** Opening Dataset content block **
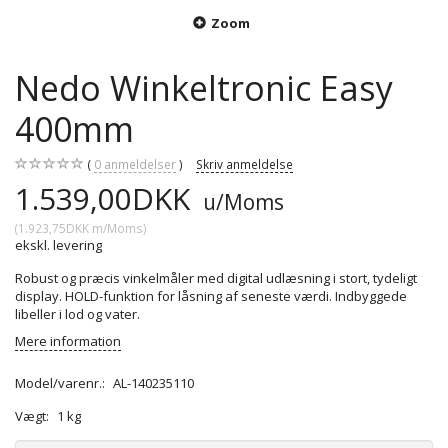
Zoom
Nedo Winkeltronic Easy
400mm
0
anmeldelser
Skriv anmeldelse
1.539,00DKK
u/Moms
(
1.923,75DKK
m/Moms
)
ekskl. levering
Robust og præcis vinkelmåler med digital udlæsning i stort, tydeligt
display. HOLD-funktion for låsning af seneste værdi. Indbyggede
libeller i lod og vater.
Mere information
Model/varenr.:
AL-140235110
Vægt:
1 kg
** Closing Dataset content block **
■ Task goal: Every record above should be transcribed exactly; the pictures stay out of the copy.

■ Exercise solution:
Zoom
Nedo Winkeltronic Easy
400mm
0
anmeldelser
Skriv anmeldelse
1.539,00DKK
u/Moms
(
1.923,75DKK
m/Moms
)
ekskl. levering
Robust og præcis vinkelmåler med digital udlæsning i stort, tydeligt
display. HOLD-funktion for låsning af seneste værdi. Indbyggede
libeller i lod og vater.
Mere information
Model/varenr.:
AL-140235110
Vægt:
1 kg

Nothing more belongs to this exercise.